====== Provided entries ======

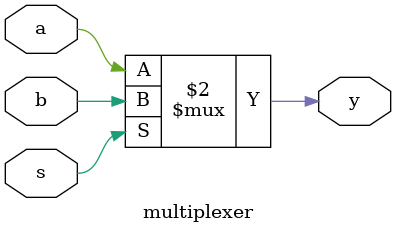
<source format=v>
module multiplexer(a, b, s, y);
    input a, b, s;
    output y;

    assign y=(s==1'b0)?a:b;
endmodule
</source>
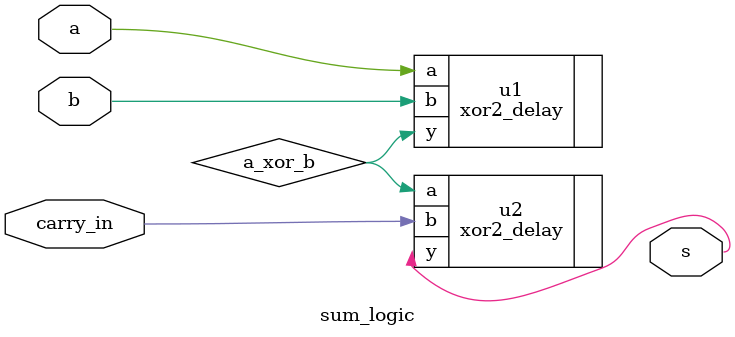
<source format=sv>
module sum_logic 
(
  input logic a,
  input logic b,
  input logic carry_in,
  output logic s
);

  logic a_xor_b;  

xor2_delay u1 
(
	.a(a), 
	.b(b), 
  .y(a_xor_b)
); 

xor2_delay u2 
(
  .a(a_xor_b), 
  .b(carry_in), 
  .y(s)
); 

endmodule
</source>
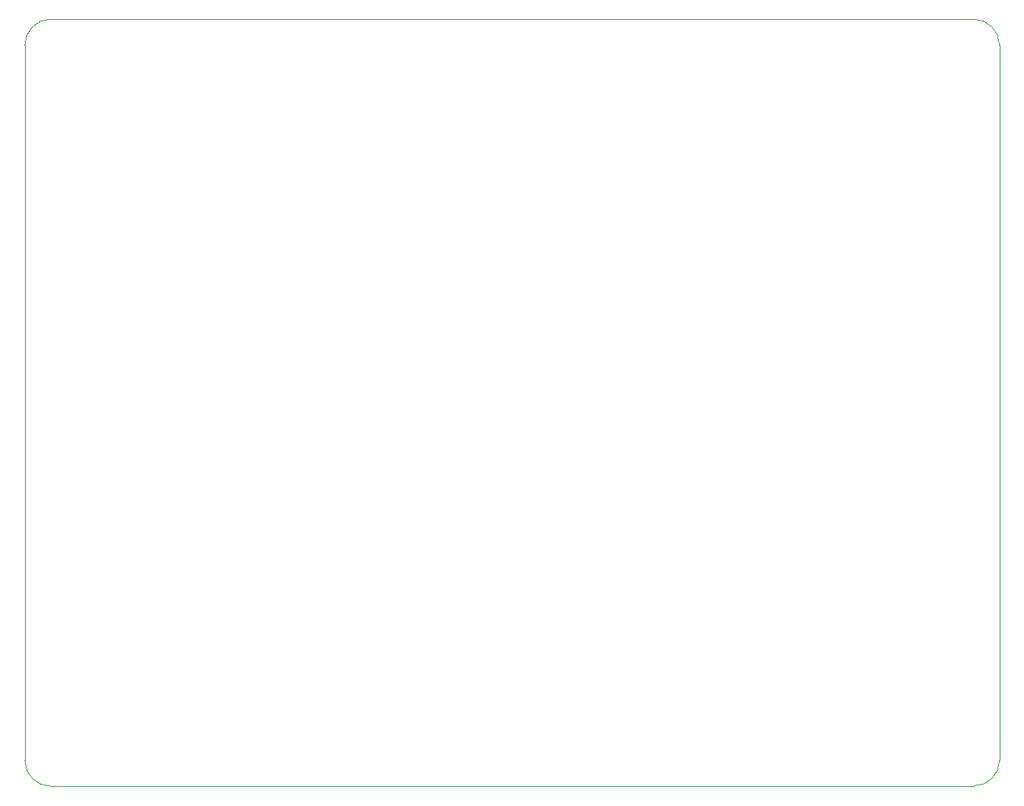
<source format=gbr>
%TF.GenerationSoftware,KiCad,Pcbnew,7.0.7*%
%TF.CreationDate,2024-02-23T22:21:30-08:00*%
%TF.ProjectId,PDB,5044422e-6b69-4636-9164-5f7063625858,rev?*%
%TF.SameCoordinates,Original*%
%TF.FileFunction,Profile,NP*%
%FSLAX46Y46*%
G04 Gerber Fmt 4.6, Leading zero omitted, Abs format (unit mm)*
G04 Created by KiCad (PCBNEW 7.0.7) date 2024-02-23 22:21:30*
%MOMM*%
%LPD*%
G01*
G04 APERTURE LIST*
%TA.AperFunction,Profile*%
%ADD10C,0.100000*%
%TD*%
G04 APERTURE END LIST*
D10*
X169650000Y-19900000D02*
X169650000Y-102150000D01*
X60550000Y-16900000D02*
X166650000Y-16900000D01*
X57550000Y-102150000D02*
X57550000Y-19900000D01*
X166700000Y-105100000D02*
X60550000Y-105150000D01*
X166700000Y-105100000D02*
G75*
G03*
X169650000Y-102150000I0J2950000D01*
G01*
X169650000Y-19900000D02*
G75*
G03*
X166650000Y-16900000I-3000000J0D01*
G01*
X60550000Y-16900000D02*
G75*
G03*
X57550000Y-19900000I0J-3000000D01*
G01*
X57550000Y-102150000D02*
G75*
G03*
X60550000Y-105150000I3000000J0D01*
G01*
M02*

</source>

======
====== Provided entries ======

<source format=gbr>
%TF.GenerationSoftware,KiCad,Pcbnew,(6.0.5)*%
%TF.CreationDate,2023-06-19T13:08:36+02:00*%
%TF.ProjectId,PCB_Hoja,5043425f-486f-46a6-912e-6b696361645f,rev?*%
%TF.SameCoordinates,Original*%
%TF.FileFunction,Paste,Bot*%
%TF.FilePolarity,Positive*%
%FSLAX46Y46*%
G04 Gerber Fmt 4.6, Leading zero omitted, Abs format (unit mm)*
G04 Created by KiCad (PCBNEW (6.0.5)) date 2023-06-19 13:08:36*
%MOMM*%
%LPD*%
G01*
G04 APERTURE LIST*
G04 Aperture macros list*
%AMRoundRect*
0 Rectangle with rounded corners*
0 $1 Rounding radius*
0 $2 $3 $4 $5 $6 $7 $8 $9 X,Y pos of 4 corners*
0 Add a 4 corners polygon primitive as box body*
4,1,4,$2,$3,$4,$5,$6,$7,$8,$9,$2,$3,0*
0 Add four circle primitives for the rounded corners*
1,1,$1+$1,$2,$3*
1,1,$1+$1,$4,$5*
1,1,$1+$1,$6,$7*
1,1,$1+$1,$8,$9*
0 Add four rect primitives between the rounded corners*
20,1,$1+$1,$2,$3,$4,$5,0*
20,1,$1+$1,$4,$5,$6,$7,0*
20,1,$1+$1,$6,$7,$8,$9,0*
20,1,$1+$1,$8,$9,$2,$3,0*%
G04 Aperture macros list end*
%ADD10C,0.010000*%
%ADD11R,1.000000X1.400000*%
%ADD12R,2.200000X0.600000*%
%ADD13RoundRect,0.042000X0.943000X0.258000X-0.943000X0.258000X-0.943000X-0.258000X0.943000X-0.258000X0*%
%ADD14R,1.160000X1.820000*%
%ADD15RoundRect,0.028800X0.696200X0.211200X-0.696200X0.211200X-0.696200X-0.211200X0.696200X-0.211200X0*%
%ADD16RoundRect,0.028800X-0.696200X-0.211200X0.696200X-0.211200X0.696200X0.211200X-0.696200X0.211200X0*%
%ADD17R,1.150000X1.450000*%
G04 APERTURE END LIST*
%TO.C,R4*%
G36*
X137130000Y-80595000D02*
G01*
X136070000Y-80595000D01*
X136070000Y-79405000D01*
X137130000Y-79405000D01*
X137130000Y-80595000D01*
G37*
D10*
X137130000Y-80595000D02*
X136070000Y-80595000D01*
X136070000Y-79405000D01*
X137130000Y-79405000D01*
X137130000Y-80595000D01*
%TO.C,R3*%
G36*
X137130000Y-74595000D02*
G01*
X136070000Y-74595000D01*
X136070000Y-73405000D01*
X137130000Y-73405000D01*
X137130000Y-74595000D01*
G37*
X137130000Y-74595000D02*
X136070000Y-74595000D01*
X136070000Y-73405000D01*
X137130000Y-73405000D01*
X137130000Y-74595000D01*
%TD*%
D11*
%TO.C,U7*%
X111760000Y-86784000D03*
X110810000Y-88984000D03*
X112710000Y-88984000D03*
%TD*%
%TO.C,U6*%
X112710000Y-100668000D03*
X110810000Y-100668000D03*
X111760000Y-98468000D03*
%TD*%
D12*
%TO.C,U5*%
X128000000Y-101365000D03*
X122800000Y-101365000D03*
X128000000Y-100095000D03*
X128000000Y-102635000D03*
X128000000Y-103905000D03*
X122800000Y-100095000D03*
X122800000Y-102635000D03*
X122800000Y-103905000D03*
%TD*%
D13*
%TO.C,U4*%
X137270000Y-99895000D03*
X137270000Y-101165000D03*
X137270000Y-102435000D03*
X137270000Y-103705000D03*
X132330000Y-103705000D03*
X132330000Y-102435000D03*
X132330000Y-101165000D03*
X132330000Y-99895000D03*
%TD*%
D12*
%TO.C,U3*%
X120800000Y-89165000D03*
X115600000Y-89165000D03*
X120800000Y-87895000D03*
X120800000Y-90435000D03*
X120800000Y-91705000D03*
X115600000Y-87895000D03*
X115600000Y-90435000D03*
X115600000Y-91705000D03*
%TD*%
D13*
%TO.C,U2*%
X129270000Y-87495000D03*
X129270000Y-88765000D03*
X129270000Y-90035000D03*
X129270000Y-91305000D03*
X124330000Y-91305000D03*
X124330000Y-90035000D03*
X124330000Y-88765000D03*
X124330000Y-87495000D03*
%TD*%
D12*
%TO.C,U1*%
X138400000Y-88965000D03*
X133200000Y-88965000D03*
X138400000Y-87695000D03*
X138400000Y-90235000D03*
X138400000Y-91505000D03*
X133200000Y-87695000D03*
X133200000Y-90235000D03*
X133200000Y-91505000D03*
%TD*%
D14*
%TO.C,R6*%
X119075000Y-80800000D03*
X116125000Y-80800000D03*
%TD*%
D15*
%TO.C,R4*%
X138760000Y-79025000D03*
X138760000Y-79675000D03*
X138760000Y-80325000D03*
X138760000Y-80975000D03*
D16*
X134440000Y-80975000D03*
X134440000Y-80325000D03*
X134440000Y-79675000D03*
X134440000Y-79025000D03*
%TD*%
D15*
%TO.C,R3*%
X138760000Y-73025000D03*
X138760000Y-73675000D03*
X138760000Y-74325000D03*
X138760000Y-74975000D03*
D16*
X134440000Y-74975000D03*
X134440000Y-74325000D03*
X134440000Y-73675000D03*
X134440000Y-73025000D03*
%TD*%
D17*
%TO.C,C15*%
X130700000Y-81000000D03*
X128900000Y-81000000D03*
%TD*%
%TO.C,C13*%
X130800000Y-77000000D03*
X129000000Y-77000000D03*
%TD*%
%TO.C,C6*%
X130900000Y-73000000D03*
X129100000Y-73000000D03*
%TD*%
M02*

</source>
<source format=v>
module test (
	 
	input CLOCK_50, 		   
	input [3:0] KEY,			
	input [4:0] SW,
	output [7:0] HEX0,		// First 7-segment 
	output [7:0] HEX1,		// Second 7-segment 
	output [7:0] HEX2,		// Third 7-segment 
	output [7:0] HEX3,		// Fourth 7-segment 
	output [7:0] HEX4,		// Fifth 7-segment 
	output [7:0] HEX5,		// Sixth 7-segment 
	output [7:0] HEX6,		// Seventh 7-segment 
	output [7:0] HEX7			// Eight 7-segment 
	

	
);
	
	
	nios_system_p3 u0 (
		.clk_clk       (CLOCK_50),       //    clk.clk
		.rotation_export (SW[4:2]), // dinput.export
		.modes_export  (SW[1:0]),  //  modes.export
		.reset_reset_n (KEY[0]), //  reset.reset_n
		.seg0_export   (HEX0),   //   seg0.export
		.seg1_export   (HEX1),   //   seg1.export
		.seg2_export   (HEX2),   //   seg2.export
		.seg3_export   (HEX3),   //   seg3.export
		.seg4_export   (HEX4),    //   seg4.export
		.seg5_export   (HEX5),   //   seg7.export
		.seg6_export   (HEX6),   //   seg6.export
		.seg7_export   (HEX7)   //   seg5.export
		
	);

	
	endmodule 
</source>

======
====== Provided entries ======

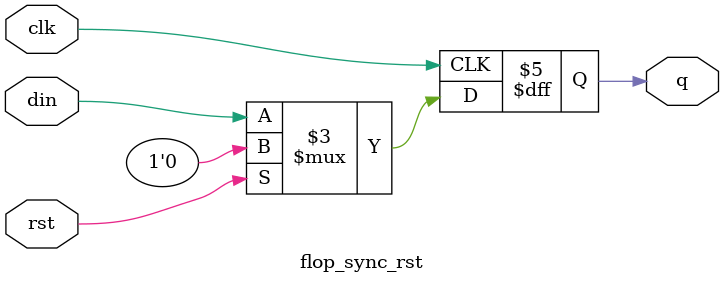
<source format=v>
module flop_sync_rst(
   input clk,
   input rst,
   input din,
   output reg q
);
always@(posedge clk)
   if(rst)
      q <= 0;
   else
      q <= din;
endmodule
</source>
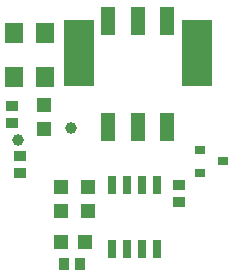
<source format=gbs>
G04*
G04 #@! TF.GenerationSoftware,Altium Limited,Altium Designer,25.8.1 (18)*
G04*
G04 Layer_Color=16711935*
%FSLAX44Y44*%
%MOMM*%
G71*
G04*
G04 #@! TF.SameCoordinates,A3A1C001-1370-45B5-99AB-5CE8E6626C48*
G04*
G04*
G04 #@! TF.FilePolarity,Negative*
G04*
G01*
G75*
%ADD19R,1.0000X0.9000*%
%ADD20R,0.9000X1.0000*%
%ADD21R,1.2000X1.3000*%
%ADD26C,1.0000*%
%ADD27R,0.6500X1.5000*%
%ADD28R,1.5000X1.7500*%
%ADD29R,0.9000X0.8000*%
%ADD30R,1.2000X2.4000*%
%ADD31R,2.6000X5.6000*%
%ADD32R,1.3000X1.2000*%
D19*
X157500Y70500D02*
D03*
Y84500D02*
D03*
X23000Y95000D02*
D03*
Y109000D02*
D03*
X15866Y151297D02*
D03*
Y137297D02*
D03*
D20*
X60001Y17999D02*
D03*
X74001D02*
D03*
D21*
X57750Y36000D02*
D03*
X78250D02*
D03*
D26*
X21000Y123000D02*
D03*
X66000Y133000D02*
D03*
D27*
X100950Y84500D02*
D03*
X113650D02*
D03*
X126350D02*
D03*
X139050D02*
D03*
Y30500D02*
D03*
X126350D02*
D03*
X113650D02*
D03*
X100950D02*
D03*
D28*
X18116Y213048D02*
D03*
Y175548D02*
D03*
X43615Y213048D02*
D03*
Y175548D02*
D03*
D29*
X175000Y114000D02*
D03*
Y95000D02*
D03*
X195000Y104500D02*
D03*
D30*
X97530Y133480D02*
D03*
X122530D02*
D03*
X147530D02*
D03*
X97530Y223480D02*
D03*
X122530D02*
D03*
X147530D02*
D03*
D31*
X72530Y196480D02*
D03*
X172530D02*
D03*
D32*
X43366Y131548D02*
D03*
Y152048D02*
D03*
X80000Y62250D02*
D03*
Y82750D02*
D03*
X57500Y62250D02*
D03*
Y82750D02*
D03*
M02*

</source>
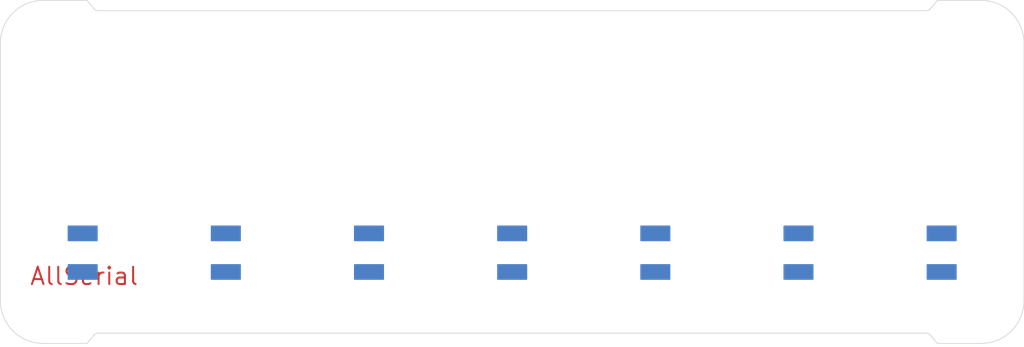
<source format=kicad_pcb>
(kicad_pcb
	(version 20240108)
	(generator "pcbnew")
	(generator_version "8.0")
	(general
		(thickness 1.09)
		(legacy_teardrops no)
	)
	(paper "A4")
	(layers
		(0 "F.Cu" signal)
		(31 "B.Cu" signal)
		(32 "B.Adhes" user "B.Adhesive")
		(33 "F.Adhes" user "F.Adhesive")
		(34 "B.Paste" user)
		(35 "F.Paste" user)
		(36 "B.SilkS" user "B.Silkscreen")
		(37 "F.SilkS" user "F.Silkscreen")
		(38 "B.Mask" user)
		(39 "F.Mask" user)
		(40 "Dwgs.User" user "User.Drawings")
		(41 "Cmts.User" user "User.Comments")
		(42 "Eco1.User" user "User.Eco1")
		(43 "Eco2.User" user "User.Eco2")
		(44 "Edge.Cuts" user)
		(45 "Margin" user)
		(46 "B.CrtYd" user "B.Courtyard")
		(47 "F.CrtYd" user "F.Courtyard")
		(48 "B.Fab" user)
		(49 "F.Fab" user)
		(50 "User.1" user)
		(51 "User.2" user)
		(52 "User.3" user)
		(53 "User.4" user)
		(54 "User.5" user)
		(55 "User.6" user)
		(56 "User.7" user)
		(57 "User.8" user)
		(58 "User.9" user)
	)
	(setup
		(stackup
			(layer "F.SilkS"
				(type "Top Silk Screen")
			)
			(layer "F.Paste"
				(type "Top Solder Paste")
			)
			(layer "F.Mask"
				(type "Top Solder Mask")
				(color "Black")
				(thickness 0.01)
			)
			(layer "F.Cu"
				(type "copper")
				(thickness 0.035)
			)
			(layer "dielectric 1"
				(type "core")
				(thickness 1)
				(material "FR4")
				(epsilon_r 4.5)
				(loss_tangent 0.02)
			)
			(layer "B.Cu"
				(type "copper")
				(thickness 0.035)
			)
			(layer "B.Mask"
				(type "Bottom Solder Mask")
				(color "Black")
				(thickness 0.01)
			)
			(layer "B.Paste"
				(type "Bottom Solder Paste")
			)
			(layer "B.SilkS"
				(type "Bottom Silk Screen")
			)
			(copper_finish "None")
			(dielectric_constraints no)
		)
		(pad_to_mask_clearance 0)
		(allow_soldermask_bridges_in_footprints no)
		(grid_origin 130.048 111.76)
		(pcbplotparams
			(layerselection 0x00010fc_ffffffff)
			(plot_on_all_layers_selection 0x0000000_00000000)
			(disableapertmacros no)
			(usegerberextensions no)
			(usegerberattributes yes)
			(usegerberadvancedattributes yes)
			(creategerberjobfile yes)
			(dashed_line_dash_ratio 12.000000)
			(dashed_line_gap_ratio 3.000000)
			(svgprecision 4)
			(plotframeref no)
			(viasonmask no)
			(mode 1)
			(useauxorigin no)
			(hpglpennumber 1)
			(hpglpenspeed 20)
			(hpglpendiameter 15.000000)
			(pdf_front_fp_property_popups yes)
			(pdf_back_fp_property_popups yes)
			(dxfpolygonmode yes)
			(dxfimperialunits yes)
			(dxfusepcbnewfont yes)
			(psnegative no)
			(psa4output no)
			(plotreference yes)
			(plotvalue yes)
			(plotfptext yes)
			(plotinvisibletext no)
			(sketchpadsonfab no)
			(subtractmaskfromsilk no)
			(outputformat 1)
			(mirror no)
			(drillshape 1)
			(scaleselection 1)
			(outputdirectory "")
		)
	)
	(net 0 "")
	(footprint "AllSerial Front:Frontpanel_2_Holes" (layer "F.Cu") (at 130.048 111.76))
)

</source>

======

Exercise details: Using the records above, work out the number of lines that contain "export" and write only that number.

Reply to the exercise: 10